China Has Made A Supercomputer Work Without A GPU — Here's How
Saying no to Nvidia graphics cards and focusing on self-sufficiency instead is no easy feat, but China is doing this as the AI race rages. Looking to boost its domestic technology, the country has made significant strides in many areas. While producing a lithium-metal battery with double the energy density on a three-minute charge is certainly impressive, it pales in comparison to China's latest supercomputer.
Named LineShine, the supercomputer is capable of delivering up to 1.54 exaflops with its multiple LX2 processors (built on the Armv9 architecture), each consisting of 304 CPU cores. Though most supercomputers rely heavily on GPUs for parallel computing, LineShine works without one, opting for CPUs for its coordination and general computing operations. So how does the supercomputer work without a GPU? Well, it all boils down to a clever workaround that replaces GPUs with a whole army of cores. LineShine houses 20,480 compute nodes, and each one contains two processors, bringing the core tally to 2,451,840.

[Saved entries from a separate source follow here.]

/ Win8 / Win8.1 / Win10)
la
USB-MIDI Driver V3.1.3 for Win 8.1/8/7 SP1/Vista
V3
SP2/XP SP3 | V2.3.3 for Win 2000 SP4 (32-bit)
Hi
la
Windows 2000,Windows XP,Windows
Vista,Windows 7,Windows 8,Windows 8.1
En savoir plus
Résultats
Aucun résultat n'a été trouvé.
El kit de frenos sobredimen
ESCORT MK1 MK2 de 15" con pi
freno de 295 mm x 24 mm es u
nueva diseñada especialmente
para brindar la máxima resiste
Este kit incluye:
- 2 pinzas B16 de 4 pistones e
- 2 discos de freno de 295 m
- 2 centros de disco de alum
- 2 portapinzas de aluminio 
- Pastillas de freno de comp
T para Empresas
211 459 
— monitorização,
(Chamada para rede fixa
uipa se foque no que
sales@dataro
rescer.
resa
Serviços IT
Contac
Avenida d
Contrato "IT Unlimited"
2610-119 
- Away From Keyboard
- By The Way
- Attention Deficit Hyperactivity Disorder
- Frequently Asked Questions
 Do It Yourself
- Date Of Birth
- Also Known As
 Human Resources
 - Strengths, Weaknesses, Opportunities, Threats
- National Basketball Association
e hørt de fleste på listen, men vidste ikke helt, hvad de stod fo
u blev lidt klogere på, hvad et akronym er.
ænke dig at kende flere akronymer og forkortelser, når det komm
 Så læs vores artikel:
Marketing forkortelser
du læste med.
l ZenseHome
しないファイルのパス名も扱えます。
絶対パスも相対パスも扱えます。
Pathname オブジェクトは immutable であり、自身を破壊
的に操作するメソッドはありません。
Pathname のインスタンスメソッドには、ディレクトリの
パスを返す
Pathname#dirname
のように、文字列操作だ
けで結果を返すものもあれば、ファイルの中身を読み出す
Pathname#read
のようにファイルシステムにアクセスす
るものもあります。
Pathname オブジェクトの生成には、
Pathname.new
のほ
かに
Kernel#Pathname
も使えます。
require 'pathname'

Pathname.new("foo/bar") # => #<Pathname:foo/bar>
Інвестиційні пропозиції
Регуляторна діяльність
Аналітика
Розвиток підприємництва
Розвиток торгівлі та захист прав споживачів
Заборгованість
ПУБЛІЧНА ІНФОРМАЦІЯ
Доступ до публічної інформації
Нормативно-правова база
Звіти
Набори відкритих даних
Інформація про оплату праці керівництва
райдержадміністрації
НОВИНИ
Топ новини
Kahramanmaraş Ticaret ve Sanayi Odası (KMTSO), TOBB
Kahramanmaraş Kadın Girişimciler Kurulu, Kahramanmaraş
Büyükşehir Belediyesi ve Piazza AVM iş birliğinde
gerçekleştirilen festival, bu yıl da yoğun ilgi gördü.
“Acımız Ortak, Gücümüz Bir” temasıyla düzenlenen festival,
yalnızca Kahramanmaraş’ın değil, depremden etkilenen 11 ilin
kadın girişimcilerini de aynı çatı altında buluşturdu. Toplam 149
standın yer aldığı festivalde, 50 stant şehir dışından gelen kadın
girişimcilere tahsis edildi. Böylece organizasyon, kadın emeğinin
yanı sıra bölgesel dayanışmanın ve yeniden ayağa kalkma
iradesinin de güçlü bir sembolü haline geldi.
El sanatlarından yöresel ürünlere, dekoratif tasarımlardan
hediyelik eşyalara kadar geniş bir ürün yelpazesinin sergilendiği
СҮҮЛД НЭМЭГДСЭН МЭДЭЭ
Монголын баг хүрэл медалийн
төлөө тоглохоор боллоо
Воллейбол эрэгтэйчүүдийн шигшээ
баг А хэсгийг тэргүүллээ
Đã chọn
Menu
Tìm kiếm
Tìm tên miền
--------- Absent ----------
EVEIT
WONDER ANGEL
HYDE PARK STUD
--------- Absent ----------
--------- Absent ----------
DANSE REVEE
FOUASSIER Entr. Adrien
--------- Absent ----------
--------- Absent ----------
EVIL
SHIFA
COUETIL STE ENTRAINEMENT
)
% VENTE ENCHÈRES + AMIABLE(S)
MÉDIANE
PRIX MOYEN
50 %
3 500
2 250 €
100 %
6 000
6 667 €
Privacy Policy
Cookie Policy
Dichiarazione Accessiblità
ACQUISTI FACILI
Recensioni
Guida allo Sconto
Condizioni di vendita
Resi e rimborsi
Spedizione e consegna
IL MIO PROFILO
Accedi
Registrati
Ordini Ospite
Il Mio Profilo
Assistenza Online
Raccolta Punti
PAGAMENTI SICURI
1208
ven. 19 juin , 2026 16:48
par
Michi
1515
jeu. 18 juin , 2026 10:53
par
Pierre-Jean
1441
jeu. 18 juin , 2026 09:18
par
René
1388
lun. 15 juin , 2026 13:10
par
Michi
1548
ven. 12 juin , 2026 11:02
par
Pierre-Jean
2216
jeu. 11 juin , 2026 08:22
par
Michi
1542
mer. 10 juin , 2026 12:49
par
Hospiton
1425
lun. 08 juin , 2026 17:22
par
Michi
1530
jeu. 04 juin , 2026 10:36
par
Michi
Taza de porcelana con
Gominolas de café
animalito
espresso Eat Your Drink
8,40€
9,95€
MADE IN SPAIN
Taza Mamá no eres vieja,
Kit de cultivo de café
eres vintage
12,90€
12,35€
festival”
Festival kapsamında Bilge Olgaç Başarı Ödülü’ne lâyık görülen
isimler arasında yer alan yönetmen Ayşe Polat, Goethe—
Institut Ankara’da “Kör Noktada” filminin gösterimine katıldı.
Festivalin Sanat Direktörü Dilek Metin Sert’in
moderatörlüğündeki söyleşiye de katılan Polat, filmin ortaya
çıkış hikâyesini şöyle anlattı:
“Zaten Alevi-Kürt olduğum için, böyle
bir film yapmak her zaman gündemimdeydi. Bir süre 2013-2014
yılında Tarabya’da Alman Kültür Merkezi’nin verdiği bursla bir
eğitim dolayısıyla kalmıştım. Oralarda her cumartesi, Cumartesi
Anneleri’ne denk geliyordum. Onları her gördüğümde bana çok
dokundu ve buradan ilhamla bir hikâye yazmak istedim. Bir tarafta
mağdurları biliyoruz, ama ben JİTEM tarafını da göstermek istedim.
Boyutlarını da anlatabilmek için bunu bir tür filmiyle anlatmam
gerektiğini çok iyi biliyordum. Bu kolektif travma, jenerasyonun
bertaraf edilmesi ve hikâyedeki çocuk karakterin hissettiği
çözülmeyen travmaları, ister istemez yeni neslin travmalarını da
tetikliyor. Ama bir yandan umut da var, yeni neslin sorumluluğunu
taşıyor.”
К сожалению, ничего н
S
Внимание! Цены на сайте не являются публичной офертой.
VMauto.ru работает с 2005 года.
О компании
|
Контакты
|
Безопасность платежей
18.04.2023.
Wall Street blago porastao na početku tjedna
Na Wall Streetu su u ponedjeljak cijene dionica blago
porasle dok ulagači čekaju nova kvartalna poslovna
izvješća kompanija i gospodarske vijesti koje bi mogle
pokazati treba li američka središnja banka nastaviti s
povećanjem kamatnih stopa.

The SME, or the Scalable Matrix Extension, and the Arm SVE Scalable Vector Extension, both available in each core, provide the extra push, as they support matrix and vector operations for computing and AI training. Since every core has both instruction and data 32 KB L1 caches (along with clusters sharing 28.5 MB L2 cache), it has no problem moving data to the processor smoothly. Finally, the LQLink high-speed network operating at 1.6 Tb/s per node connects all the cores, allowing LineShine to do all operations without a GPU.
How does the LineShine compare to standard supercomputers?
Though the design of the supercomputer LineShine is nothing short of a technological marvel, it's not without its flaws. Credit where it's due: the CPU-only design does eliminate any GPU memory limitations. However, as a CPU-only system, it's simply not as efficient when compared with heterogeneous CPU/GPU supercomputers. It may be effective overall, but it isn't well-equipped for high-density AI throughput.
The CPU-only supercomputer also loses some of its luster when you compare it to the likes of El Capitan. Whereas LineShine can sustain 1.54-exaflop performance, El Capitan (which remains the fastest supercomputer in the world) significantly outpaces it with its 1.809 exaflops. In isolation, LineShine's total core count of 2.45 million cores seems impressive until you stack them against El Capitan's 11.3 million cores.
In an era when Nvidia is announcing personal AI computers, the LineShine could be a necessary compromise. It may not have the power or efficiency of Western supercomputers, but it certainly makes up for it in sheer adaptability. It makes you wonder what kind of machines the Chinese National Supercomputing Center will be able to conjure up when they build up a stock of domestically made GPUs.